Mistero sulla morte del prigioniero di coscienza Đào Quang Thực: Hanoi nasconde il corpo
La causa di morte ufficiale è “ictus”. L’insegnante in pensione è morto ieri mattina presso il Friendship General Hospital di Nghệ An. Da tempo, la vittima mostrava segni di malattia ed era ricoverato da una settimana. Đào doveva scontare altri 12 anni di carcere per “sovversione”.
Hanoi (AsiaNews) – Il dissidente vietnamita Đào Quang Thực (foto) è morto nella custodia delle autorità carcerarie del Campo di prigionia n. 6, nella provincia di Nghệ An, dove stava scontando una condanna a 13 anni per sovversione. La causa di morte ufficiale per il 59enne insegnante in pensione è un ictus, ma i funzionari del regime si rifiutano di consegnare il corpo ai familiari.

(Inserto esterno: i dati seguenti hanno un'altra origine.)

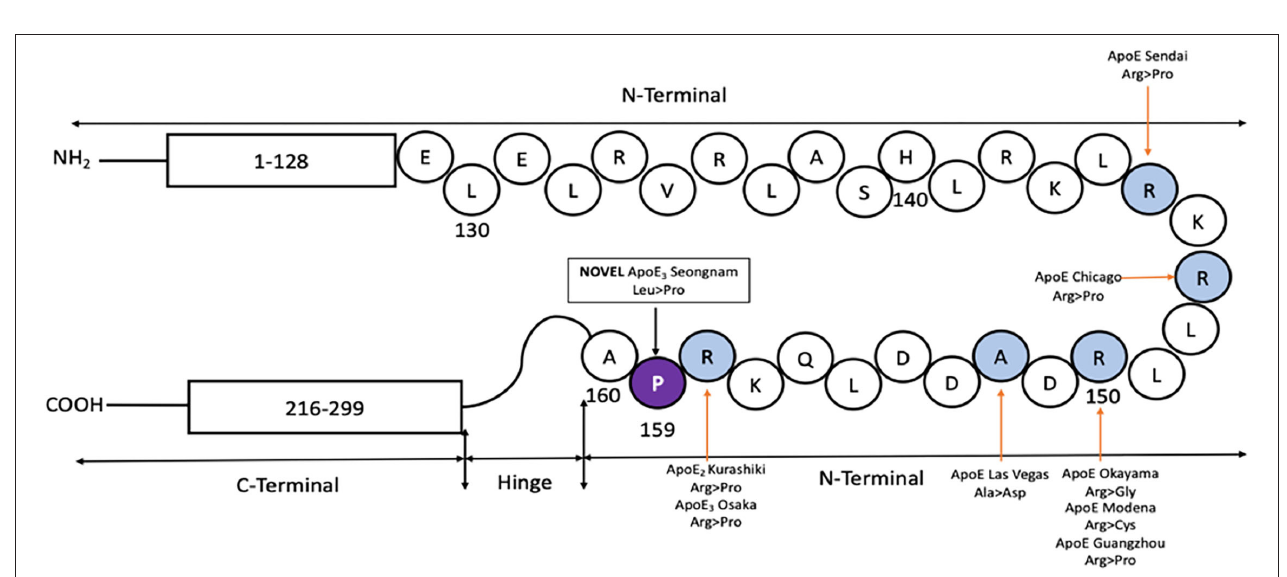
FIGURE 6 | Protein map of APOE, showing the N and C terminal connected with a hinge. Previously reported mutations in the LDLR site (shaded in blue) are shown, along-with the novel APOE3 Leu159Pro (shaded in violet with the mutated codon) found in a Korean male patient with EOAD.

Đào Duy Tùng, figlio del prigioniero, racconta al servizio vietnamita di Rfa che il padre è morto alle 10 del mattino nell’ospedale dove lo avevano trasferito le guardie. “I medici – racconta il giovane Đào – affermano che mio padre è morto di emorragia cerebrale e bronchite. Non ci è permesso di riportare a casa il suo corpo per la sepoltura, e sotto la pressione delle autorità abbiamo dovuto lasciare che fossero loro a condurre l'autopsia”.

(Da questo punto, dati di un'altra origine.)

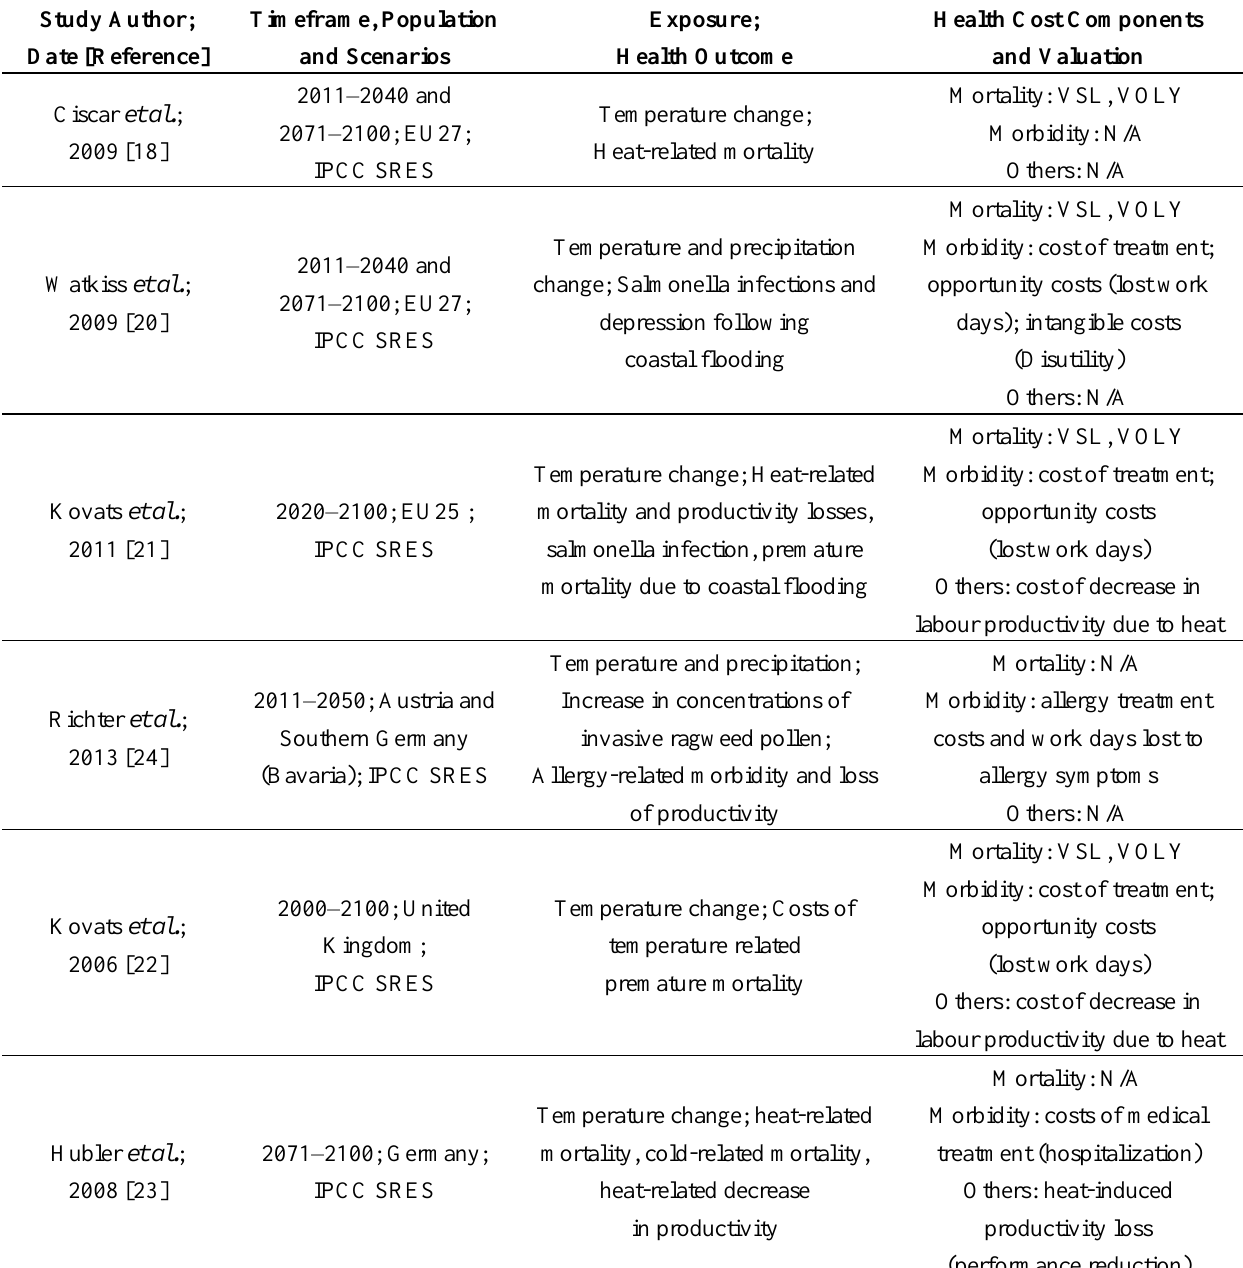
Table 1. Studies aggregating costs of health outcomes attributed to climate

Da tempo, la vittima mostrava segni di malattia e dallo scorso 3 dicembre era ricoverato presso il Friendship General Hospital di Nghệ An. Tra il 20 giugno ed il 21 luglio scorsi, Đào aveva condotto uno sciopero della fame per protestare contro le pessime condizioni in cella. Avevano preso parte all’iniziative anche altri tre prigionieri politici: Trương Minh Đức, Nguyễn Văn Túc e Trần Phi Dung.
La vicenda giudiziaria di Đào è iniziata con il brutale arresto, avvenuto il 5 ottobre 2017. Nei suoi scritti online e in pubblico, l’insegnante aveva invocato una migliore tutela ambientale da parte del governo vietnamita e protestato contro gli sconfinamenti delle imbarcazioni cinesi nel Mar Orientale (o Mar Cinese meridionale). In Vietnam, le rivendicazioni territoriali di Pechino e la costruzione di isole artificiali nella regione hanno scatenato frequenti proteste anticinesi, che il regime comunista di Hanoi teme come una potenziale minaccia al proprio controllo politico.
Alla fine del gennaio 2018, dopo tre mesi di detenzione, le autorità hanno comunicato alla figlia di Đào che l’incarcerazione preventiva sarebbe stata prorogata di quattro mesi. In aprile, la famiglia ha denunciato maltrattamenti e persino torture nei confronti del prigioniero. Il processo si è svolto il 19 settembre presso il Tribunale popolare della provincia di Hòa Bình. L’avv. Le Văn Luân, legale di Đào, ha dichiarato che nel processo l’accusa è riuscita solo a dimostrare che l’imputato “aveva cercato di stabilire connessioni [online] con altre persone dalle visioni simili”. Ciò nonostante i giudici hanno condannato Đào a 14 anni di carcere, ridotti a 13 in appello nel gennaio 2019.
Non è chiaro quanti siano i prigionieri di coscienza al momento detenuti in Vietnam. Le stime variano ampiamente: lo scorso ottobre, gli attivisti di Human Rights Watch hanno dichiarato che in totale sono 138. Il gruppo Defend the Defenders afferma invece che sono almeno 240, tra cui 36 condannati solo quest'anno.